Enfin Madame Aminata Goloko, chef du bureau information, prévention et santé à Mantes-La-Jolie, a présenté le programme utilisé pour dix classes de CM2. C’est un jeu dans le style « trivial pursuit » sur l’alimentation. Il faut passer de la nutrition à l’alimentation et donner du plaisir, du goût de passer à la grimace au « Hum » c’est bon… Le jeu Nutrissimo junior est commercialisé par l’Institut pasteur pour 28 €. Il s’agit de composer un plateau-repas à l’aide de jetons-aliments en répondant correctement à des questions ou des défis. Un facteur d’obésité existe dès la période pré conceptuelle. A la limite il sera intéressant de sensibiliser les parents en projet d’enfant.
En conclusion, le Dr Jean-Michel Lecerf a évoqué plusieurs recommandations sur la politique de prévention chez l’enfant. En sachant que dans ce domaine (Commentaire France Audacieuse comme dans d’autres) les injonctions sont contre-productives (Commentaire France Audacieuse, je n’ai à ce jour rencontré aucune personne capable de manger trois fruits et trois légumes le midi et deux fruits et deux légumes le soir…) :
- Apprendre aux parents et aux enfants à se servir des écrans de façon appropriée.
- Accompagner un prolongement de l’allaitement maternel et augmenter le congé maternité.
- Eviter les césariennes indues.
- Donner aux enfants et adolescents le plaisir de dormir
- Etiqueter les produits contenant des substances représentant des perturbateurs avérés (sauf les perturbateurs naturels).
- Permettre aux enfants d’être attentifs à ce qu’ils mangent (supprimer les écrans à table, allonger si possible les temps de repas dans les cantines scolaires.

══════

_CONSIGNE 1:_ Selon l'extrait sur la prévention de l'obésité chez l'enfant, à quel prix l'Institut Pasteur vend-il le jeu Nutrissimo junior ?
_CONSIGNE 2:_ Prolongez l'extrait sur la prévention de l'obésité chez l'enfant en reprenant à la suite de sa dernière phrase.

[Données de compréhension de graphiques]
══════

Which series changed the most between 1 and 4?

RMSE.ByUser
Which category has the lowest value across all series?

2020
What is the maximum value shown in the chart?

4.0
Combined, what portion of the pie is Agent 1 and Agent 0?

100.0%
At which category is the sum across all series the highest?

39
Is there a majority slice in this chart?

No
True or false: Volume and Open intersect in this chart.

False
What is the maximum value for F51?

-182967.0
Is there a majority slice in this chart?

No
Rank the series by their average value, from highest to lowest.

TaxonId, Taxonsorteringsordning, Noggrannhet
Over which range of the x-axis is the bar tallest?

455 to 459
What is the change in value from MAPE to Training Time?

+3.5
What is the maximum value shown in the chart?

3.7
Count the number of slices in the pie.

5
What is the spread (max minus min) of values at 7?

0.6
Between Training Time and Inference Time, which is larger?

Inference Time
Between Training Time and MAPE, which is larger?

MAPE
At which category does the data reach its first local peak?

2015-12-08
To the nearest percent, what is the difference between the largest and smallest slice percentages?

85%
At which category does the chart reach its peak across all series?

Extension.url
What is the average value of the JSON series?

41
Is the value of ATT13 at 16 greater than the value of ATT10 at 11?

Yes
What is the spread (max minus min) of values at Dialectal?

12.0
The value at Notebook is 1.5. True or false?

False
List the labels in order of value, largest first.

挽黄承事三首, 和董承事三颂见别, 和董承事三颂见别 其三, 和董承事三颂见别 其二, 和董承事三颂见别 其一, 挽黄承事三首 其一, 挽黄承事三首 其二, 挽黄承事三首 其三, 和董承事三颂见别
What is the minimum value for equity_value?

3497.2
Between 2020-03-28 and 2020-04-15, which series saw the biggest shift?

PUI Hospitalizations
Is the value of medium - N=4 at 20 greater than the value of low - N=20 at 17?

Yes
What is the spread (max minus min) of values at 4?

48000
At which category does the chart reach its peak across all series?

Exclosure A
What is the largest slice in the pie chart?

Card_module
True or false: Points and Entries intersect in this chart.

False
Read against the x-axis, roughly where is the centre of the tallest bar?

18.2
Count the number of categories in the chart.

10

══════

_RÉPONSE RÉDIGÉE 1:_ Il le vend 28 €.

_RÉPONSE RÉDIGÉE 2:_
- Proposer aux parlementaires des textes de loi quand cela est nécessaire.
En conclusion pour France Audacieuse, le sujet de l’obésité chez les enfants de familles souvent monoparentales a été effleuré tant dans les présentations que dans les questions. Ce sujet mériterait peut-être un focus particulier. Il pourrait recenser les rares études sur cette question et peut-être initier d’autres travaux scientifiques sur la question en s’appuyant sur les associations d’aide alimentaire. En particulier en permettant lors d’ateliers cuisine de sensibiliser les bénévoles et les familles à la question de l’alimentation infantile.
Dr Jacques Hassin
20 novembre 2017
[1] – Le microbiote est l’ensemble des micro-organismes (bactéries, levures, champignons et virus vivant dans un environnement spécifique (appelé micro biome) chez un hôte animal ou végétal, le microbiote, couramment appelé « flore intestinale », est constitué de l’ensemble des micro-organismes vivant dans l’intestin. Chaque humain abrite 200 à 250 espèces. Le microbiote intestinal est évalué à environ 39.000 milliards de bactéries et celui des cellules du corps humain moyen à environ 30.000 milliards.
[2] – La cryptorchidie est l’absence d’un ou des deux testicules dans le scrotum. Elle inclut l’ectopie testiculaire, qui est l’insertion du testicule dans un autre endroit, hors des bourses et de son trajet normal, en raison d’un arrêt de la migration testiculaire lors de son trajet de descente ; entre la région lombaire où il se forme et son emplacement naturel dans le scrotum. Le testicule est dit ectopique s’il se trouve au niveau crural ou plus haut si sa descente a été bloquée. Un bébé atteint de cryptorchidie a 60 % de risque de plus que les autres de stérilité à l’âge adulte. Ces deux anomalies, notamment si elles sont associées à un hypospadias (une ouverture du méat urétral sous le gland, au milieu du pénis ou à l’angle du pénis et du scrotum) et à un micro pénis peuvent être un des éléments du syndrome de dysgénésie testiculaire.
[3] – Ce type de diabète était autrefois dénommé diabète gras et touchait des adultes présentant un syndrome métabolique avec HTA et panicule adipeux abdominal excessif.